Prior to joining IBM Research, she led SharePoint Center-of-Excellence team at Tata Consultancy Services Ltd. She pursued her Masters in Computer Science at Indian Institute of Science (IISc), Bangalore and Bachelor in Computer Science at Walchand College of Engineering, Sangli, India.
Day 9 – 21-June
10:00 AM – 11:15 AM: Sriram Rajamani (opens in new tab), Managing Director, Microsoft Research India
Overview of Microsoft Research with specific focus on the research and other initiatives of the lab in India.
Week of 02-06 July
Day 18 – 04th July
3:00 PM – 04:15 PM: Vyas Sekar (opens in new tab) , Carnegie Mellon University
Rethinking IoT Analytics with Universal Monitoring
Many IoT analytics tasks require accurate estimates of metrics for many applications such as heavy hitters, anomaly detection (e.g., entropy of source addresses), and security (e.g., DoS detection). Obtaining accurate estimates given CPU, memory, energy, and bandwidth constraints on IoT devices is a challenging problem. Existing approaches fall in one of two undesirable extremes: (1) low fidelity general purpose approaches such as sampling, or (2) high fidelity but complex sketching algorithms customized to specific application level metrics. Ideally, a solution should be both general (i.e., supports many applications) and provide accuracy comparable to custom algorithms. In this talk, I will present our recent work on leveraging recent theoretical advances in the area of “universal sketching” to demonstrate that it is possible to achieve both generality and high accuracy. Our solution called UnivMon uses an application-agnostic data plane monitoring primitive; different (and possibly unforeseen) estimation algorithms run in the control plane, and use the statistics from the data plane to compute application-level metrics. I will describe our experiences in using this for network-flow monitoring and highlight interesting directions for future research in the IoT analytics domain.
I will also provide a brief overview of: (1) a new project effort called CONIX (conix.io (opens in new tab)) that aims to provide a new middle tier of distributed computing that tightly couples the cloud and edge by pushing increased levels of autonomy and intelligence into the network and (2) interesting applications of machine learning to IoT security and privacy.

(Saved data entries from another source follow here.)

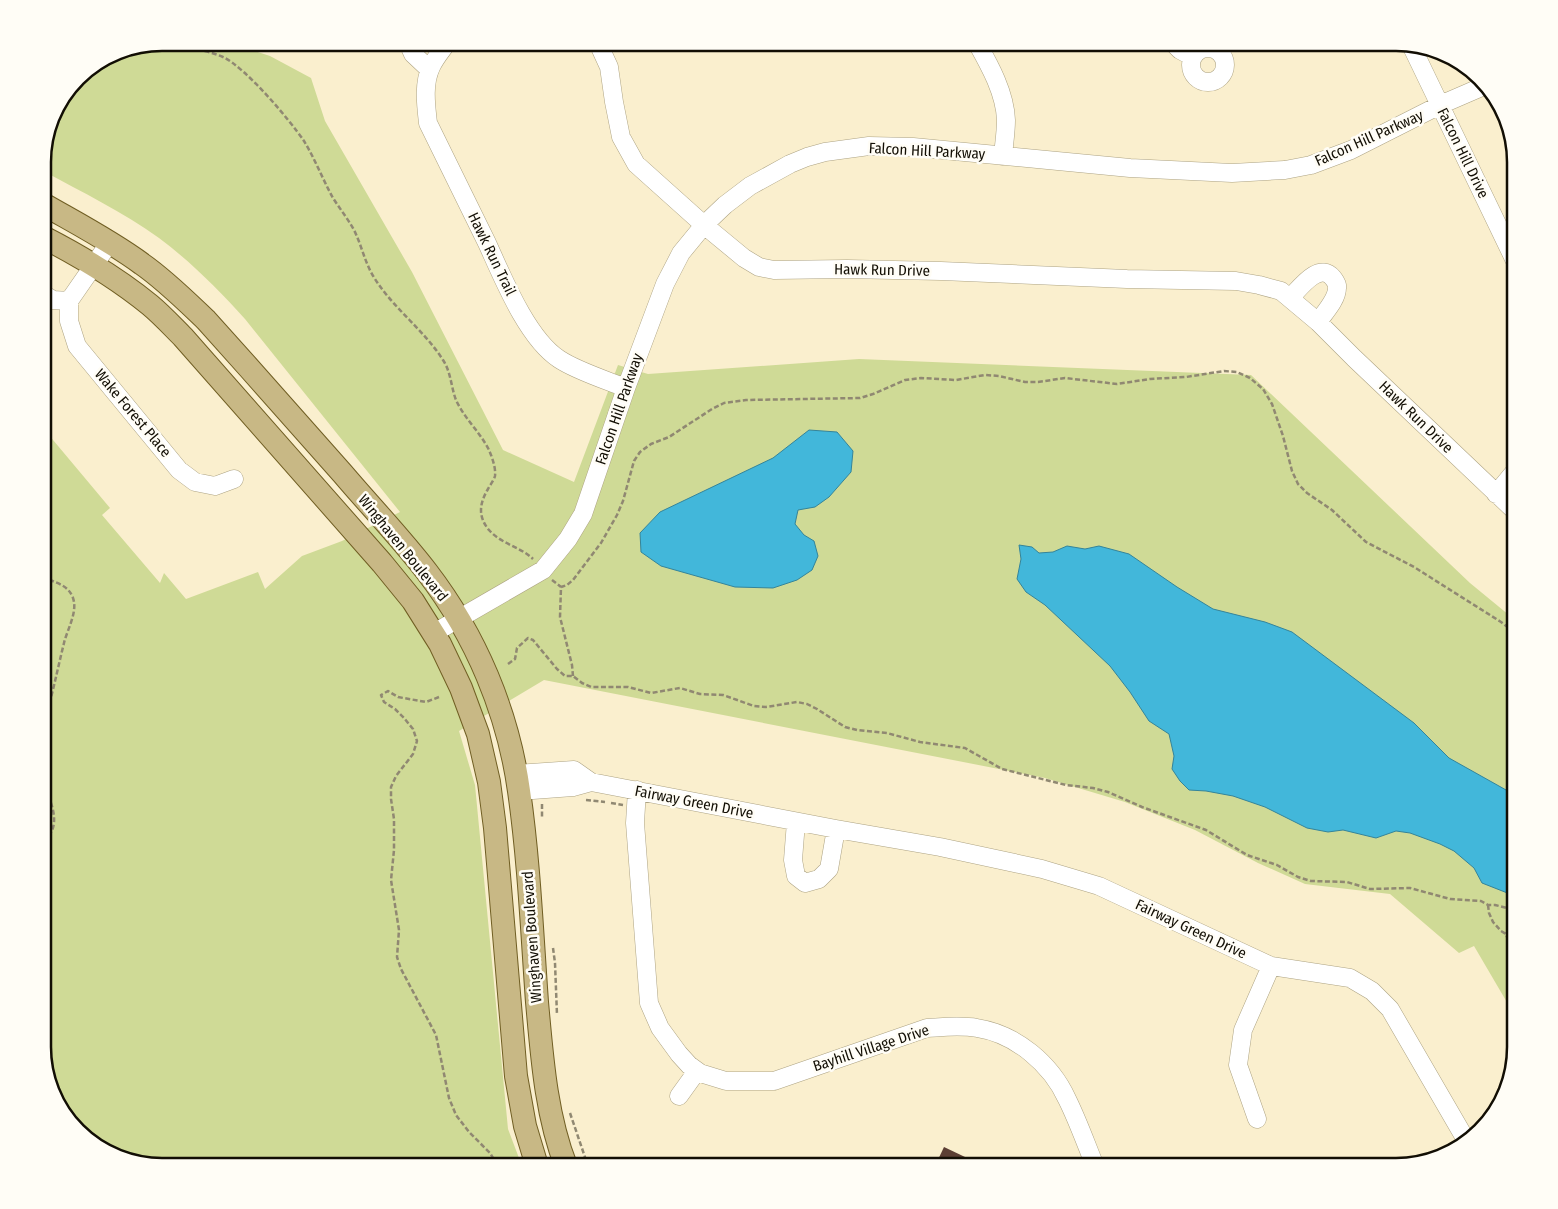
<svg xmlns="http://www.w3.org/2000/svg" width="1558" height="1209" viewBox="0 0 1558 1209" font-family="'Fira Sans Condensed',sans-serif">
<rect width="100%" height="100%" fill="#faefce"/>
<path fill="#cfda96" d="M162,43h68l40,13 41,22 14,43 87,151 91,178 71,32 44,-117 30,9 211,-15 392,16 219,208 45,37v396l-41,-70 -15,7 -69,-59 -85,-10 -47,-21 -63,-33 -70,-28 -80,-24 -501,-98 -85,51 16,54 33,344 14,37h-360l-39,-6 -34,-18 -34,-42 -12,-45v-627l67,80 -8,7 58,68 4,-10 22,26 72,-27 7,17 37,-33 40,-15 58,-29 -155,-193c-26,-29 -54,-57 -86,-81 -36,-26 -77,-46 -116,-67v-17l12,-45 28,-37 33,-21z"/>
<path fill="#42b7da" stroke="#34849a" d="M809,430l28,2 16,19 -2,21 -22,25 -14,10 -17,3 -3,14 9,11 10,6 4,15 -6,14 -15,10 -24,8 -38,-1 -74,-21 -20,-14 -1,-19 20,-21 113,-54z
M1019,545l13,2 7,6 14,-1 14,-6 18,3 14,-3 30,8 48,33 36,22 52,13 27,10 122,91 35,35 66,37v101l-33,-13 -8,-15 -20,-17 -14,-7 -30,-11 -14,-2 -20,7 -33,-8 -15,2 -21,-4 -42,-21 -32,-11 -27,-5 -17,-1 -9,-9 -8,-12 2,-13 -5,-22 -20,-13 -19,-29 -20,-26 -65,-61 -19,-13 -9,-13 4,-20z"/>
<path fill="#5c3f34" d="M944,1147l40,19h-49z"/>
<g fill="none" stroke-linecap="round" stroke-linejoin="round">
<defs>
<path id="minor" d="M408,43l5,11 17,16
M447,43c-5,7 -12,15 -16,24 -8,17 -5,38 -3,56 20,40 39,80 59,120 16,35 40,95 72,116 18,12 47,21 67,29
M598,43l11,24 5,35 7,35 15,27 68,61 40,33 15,9 15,3 73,-1 94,2 186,8 109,2 23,4 22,6 37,31 36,36 161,153
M977,43c13,23 28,50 29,77 0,12 -2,24 -3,36
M1173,43l7,7 13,7
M1411,45l104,216
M1191 65a17 17 0 1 1 34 0a17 17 0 1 1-34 0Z
M110,242l-41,59v20l8,25 102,124 16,12 20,4 19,-7
M43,294l10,6 16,1
M1290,298c10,-10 29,-37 43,-20 2,3 5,6 4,10 0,12 -13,25 -19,34
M1496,494l19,-23
M434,633l109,-63 25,-31 15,-25 43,-126 39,-104 16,-31 23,-28 21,-20 25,-19 40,-22 17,-7 18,-5 44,-6 44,1 217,21 102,5 53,-3 26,-5 40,-15 89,-45 44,-19
M516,774l58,-4 17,12
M637,790l-2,33 14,180 11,25 19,26 10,11 11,8 26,8h48l153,-53c17,-1 33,-3 50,0 39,6 74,36 90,71 11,22 19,45 28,67
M519,791l54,-4 18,-5 245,47 104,18 102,22 57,17 172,80 79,12 22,13 18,18 76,131
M796,822l-3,38 3,16 9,7 14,-4 10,-10 7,-40
M679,1096l18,-25
M1257,1119l-19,-54 5,-35 28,-64"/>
<path id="major" d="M43,204c33,19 68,37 99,60 23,16 43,36 64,56 46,51 91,102 137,154 28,33 58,64 84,98 49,64 81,140 92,219 10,70 13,141 18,211 5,55 9,113 29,164
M43,237c37,19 74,41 107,68 12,10 22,21 33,32l199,226 31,38 27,43 21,44 17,46 11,48 6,46 21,248 9,50 12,40"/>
</defs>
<use href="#minor" stroke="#ada383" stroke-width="19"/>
<use href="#major" stroke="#705e23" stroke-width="24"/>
<path stroke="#908872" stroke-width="2.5" stroke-dasharray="5 2.5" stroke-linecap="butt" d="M168,43c18,6 37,6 55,14 23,11 66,62 81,84 11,18 19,39 29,57 7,11 15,21 21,32 8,16 11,34 21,49 19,30 49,51 68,81 8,12 8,27 13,40 8,18 24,32 33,50 3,7 7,18 6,26 -1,4 -5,9 -7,13 -9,15 -10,28 1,41 12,14 32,17 44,29
M552,580l9,7
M508,664l7,-5 2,-11 11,-10 5,2 24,29 8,7h8l9,7 9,4h37l23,6 29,-5 20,6 23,1 31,11 12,1 31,-5 10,2 10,5 28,18 12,3 30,3 33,9 45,6 37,21 64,16 27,3 15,4 34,15 64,23 41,25 30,10 21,12 13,4 36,1 23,7 40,-1 40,11 31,2 7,4h7l20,5
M573,676l-1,-11 -12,-48 1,-30 6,-2 6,-5 28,-37 16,-28 6,-14 11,-40 6,-9 11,-8 18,-7 43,-28 12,-6 22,-3 114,-2 13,-4 32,-14 16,-2 35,2 29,-5 14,1 26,6h13l27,-4 52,6 33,-5 36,-2 38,-6 13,1 13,6 13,11 9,15 11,32 9,35 6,13 9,9 25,17 34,32 48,25 87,55 14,11
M439,697l-13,5 -28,-5 -10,-6 -7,4 3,7 11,7 9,9 9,11 4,12 -4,13 -17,22 -5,11v12l3,20v31l-3,30 8,50 -2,27 4,12 35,66 13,63 7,17 13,17 21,21 8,13
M43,725c9,-27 14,-54 21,-82 3,-13 14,-31 9,-45 -4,-11 -13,-14 -23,-18l-7,4
M586,800l19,2
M611,803l12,2
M542,804v14
M43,841c21,-15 7,-40 0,-60
M1488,905l1,8 4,9 8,9 5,3 9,27
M1506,934l9,-7
M553,948l2,15 2,52
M570,1113l18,53"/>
<use href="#minor" stroke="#fff" stroke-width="18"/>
<use href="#major" stroke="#c8b885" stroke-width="22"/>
</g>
<g text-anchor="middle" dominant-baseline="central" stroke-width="5" stroke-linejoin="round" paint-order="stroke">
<g font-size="15" fill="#120e04" stroke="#fffdf6">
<text transform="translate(1369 138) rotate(-24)">Falcon Hill Parkway</text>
<text transform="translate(927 151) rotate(3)">Falcon Hill Parkway</text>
<text transform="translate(1463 153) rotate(64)">Falcon Hill Drive</text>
<text transform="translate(492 254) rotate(64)">Hawk Run Trail</text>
<text transform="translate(882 270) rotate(1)">Hawk Run Drive</text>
<text transform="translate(619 409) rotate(-71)">Falcon Hill Parkway</text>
<text transform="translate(133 413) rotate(50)">Wake Forest Place</text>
<text transform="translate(1416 417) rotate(44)">Hawk Run Drive</text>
<text transform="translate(403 548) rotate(51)">Winghaven Boulevard</text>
<text transform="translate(694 802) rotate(11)">Fairway Green Drive</text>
<text transform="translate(1191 929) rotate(25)">Fairway Green Drive</text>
<text transform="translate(532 937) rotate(-94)">Winghaven Boulevard</text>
<text transform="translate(871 1048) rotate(-18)">Bayhill Village Drive</text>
</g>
</g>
<path d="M0 0H1558V1209H0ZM162 51H1396A111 111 0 0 1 1507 162V1047A111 111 0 0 1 1396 1158H162A111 111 0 0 1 51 1047V162A111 111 0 0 1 162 51Z" fill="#fffdf6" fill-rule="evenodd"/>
<path fill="none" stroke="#120e04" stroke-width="2.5" d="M162 51H1396A111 111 0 0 1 1507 162V1047A111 111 0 0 1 1396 1158H162A111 111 0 0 1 51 1047V162A111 111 0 0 1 162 51Z"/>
</svg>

Bio: Vyas Sekar is the Angel Jordan Early Career Chair Associate Professor in the ECE Department at Carnegie Mellon University, with a courtesy appointment in the Computer Science Department. His research is in the area of networking, security, and systems and spans network appliances or middleboxes, network management, network security, Internet video, and datacenter networks. Vyas received a B.Tech from the Indian Institute of Technology, Madras where he was awarded the President of India Gold Medal, and a Ph.D from Carnegie Mellon University. He is the recipient of the NSF CAREER award and the ACM SIGCOMM Rising Star Award. His work has received best paper awards at ACM Sigcomm, ACM CoNext, and ACM Multimedia, the NSA Science of Security prize, the CSAW Applied Security Research Prize.